もうじき五月が終わろうとしているが、梅雨入りした今、この一月をふり返って最も鮮やかにイメージされるのは、やはり「陽光の輝き」だ。慌しくストレスの多い日常のさなかにあっても、その都度澄みきった五月の光の美しさを感じることができた。

寒冷に沈み込んだ長い冬の眠りから醒めて、街のあちこちで緑が映え、躍動する。目一杯の光を吸い込んだ植物の彩りをどう言葉で言いあらわしたらいいんだろうか、と、考えながら歩く時間は愉しく、それ自体が休息でもあった。

ところで、わたしは今月、街や近所で目にとまった樹の幹に、また枝や葉に、少しのあいだじっと触れるという経験を何度かした。

それにはきっかけがあって、詩人長田弘 おさだひろし(1939-2015)さんの詩集「黙されたことば」と「詩の樹の下で」(何れも みすず書房)を、図書館で借り出して読んだことだった。この二冊から受けた感動があったのだ。…

近所の散歩道には一本の樹が立っている。マンションに囲まれた中で、何らかの理由があって伐採されずに残った樹のようにも思える。

ところがこの樹は非常な大木で、重く垂れ下がる数本の太い枝と、そこにびっしりつけた葉でまわりが埋まり、時には近所の子供たちの格好の遊び場にもなっているのだ。

その日は週末だったが、不思議と静かで、子供も見えず、乾いた風が特に強く吹いていた。たえずながれていく車道の車の音が少し ものういような一刻だった。

一面葉をつけて、まるで房のようになって垂れ下がった緑に囲われて樹の真下に立つと、ちょっとこの樹に守られているような感じの心地にもなった。

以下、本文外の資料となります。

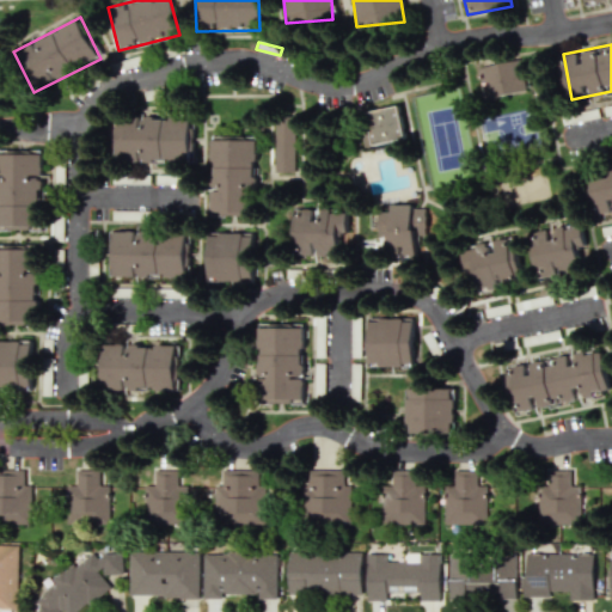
[(482,97),(526,92),(522,60),(478,66),(482,97)]
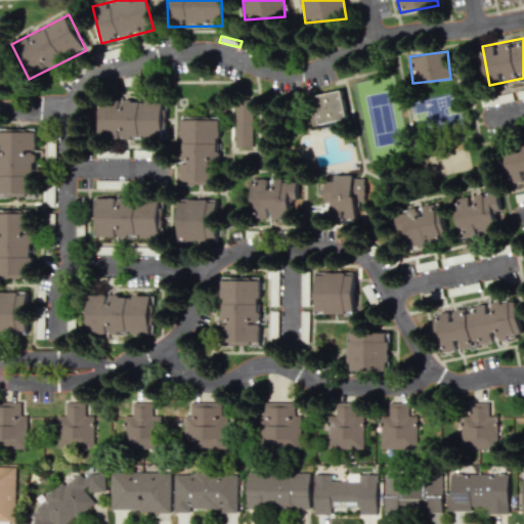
[(313,96),(318,125),(347,119),(341,90),(313,96)]
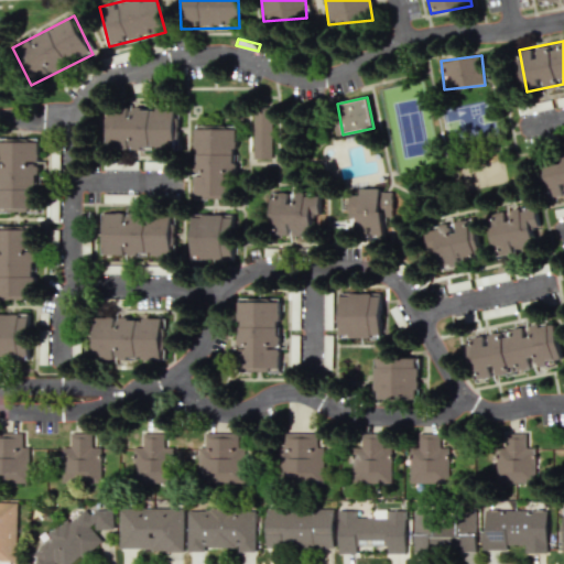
[(464,106),(467,125),(472,123),(474,132),(494,128),(492,120),(487,121),(485,111),(488,110),(487,101),(464,106)]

そこで思いきって幹に手をあててじっとしてみたのだが、そのとき、鮮やかな葉の緑と暗く太い幹の対照が不思議に感じられた。こんな風にこれまで思ったことはない。…

手をあてて感じたことは、樹の持っている生命の深さや大きさ、だった。幹の内側では私(達)の鼓膜に直接響くような音が鳴っているわけではない。だが、決してそれは「静寂」と云うものではなかったように思う。

樹木という生命体がその内部に宿している時間とは、やはり、人間には容易にはかれない気がする。鮮やかな葉をつけて躍動する枝々の、元の幹は、威厳を感じさせるほど暗い。

樹とは、あたたかいだけではなく、美しいだけでなく、畏怖を感じさせるような存在でもある。生命の尊厳をこんな風にして、慌しい日常のなかで感じられる機会が、また今年の五月の中にあった。

何よりそのきっかけを、私は長田弘さんの著書を通して受け取ったのだった。

この二冊の作品集と出あえた事が恵みだった。